# Exercise instructions
Starting at the line that contains "477 840 6081", print every remaining line of the entries, unchanged, and output nothing more.

[Stored data entries]
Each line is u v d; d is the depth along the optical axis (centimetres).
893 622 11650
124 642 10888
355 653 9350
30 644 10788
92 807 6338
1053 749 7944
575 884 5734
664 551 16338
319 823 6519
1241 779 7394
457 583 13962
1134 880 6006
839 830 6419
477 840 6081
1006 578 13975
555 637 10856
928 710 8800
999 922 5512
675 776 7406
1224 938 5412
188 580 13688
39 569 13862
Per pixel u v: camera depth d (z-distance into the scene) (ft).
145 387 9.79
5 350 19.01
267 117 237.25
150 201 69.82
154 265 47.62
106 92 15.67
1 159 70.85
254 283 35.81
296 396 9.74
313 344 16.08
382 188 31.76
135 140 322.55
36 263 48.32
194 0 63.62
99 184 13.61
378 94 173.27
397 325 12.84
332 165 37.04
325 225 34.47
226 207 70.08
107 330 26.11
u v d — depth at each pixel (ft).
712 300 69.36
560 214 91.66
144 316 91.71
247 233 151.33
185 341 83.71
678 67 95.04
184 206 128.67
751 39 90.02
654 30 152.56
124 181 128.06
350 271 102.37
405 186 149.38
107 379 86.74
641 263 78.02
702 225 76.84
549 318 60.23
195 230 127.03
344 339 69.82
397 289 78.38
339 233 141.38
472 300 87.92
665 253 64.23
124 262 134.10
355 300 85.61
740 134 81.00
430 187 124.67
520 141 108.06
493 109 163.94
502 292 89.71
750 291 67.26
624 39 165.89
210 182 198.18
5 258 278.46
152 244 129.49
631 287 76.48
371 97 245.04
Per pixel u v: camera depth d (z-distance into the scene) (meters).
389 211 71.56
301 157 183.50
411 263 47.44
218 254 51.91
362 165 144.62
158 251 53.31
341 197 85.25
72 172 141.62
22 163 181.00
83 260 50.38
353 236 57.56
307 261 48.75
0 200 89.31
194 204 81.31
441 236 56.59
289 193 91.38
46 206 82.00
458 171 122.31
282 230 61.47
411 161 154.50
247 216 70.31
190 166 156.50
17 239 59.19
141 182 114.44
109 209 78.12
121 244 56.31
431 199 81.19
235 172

# Expected answer
477 840 6081
1006 578 13975
555 637 10856
928 710 8800
999 922 5512
675 776 7406
1224 938 5412
188 580 13688
39 569 13862
Per pixel u v: camera depth d (z-distance into the scene) (ft).
145 387 9.79
5 350 19.01
267 117 237.25
150 201 69.82
154 265 47.62
106 92 15.67
1 159 70.85
254 283 35.81
296 396 9.74
313 344 16.08
382 188 31.76
135 140 322.55
36 263 48.32
194 0 63.62
99 184 13.61
378 94 173.27
397 325 12.84
332 165 37.04
325 225 34.47
226 207 70.08
107 330 26.11
u v d — depth at each pixel (ft).
712 300 69.36
560 214 91.66
144 316 91.71
247 233 151.33
185 341 83.71
678 67 95.04
184 206 128.67
751 39 90.02
654 30 152.56
124 181 128.06
350 271 102.37
405 186 149.38
107 379 86.74
641 263 78.02
702 225 76.84
549 318 60.23
195 230 127.03
344 339 69.82
397 289 78.38
339 233 141.38
472 300 87.92
665 253 64.23
124 262 134.10
355 300 85.61
740 134 81.00
430 187 124.67
520 141 108.06
493 109 163.94
502 292 89.71
750 291 67.26
624 39 165.89
210 182 198.18
5 258 278.46
152 244 129.49
631 287 76.48
371 97 245.04
Per pixel u v: camera depth d (z-distance into the scene) (meters).
389 211 71.56
301 157 183.50
411 263 47.44
218 254 51.91
362 165 144.62
158 251 53.31
341 197 85.25
72 172 141.62
22 163 181.00
83 260 50.38
353 236 57.56
307 261 48.75
0 200 89.31
194 204 81.31
441 236 56.59
289 193 91.38
46 206 82.00
458 171 122.31
282 230 61.47
411 161 154.50
247 216 70.31
190 166 156.50
17 239 59.19
141 182 114.44
109 209 78.12
121 244 56.31
431 199 81.19
235 172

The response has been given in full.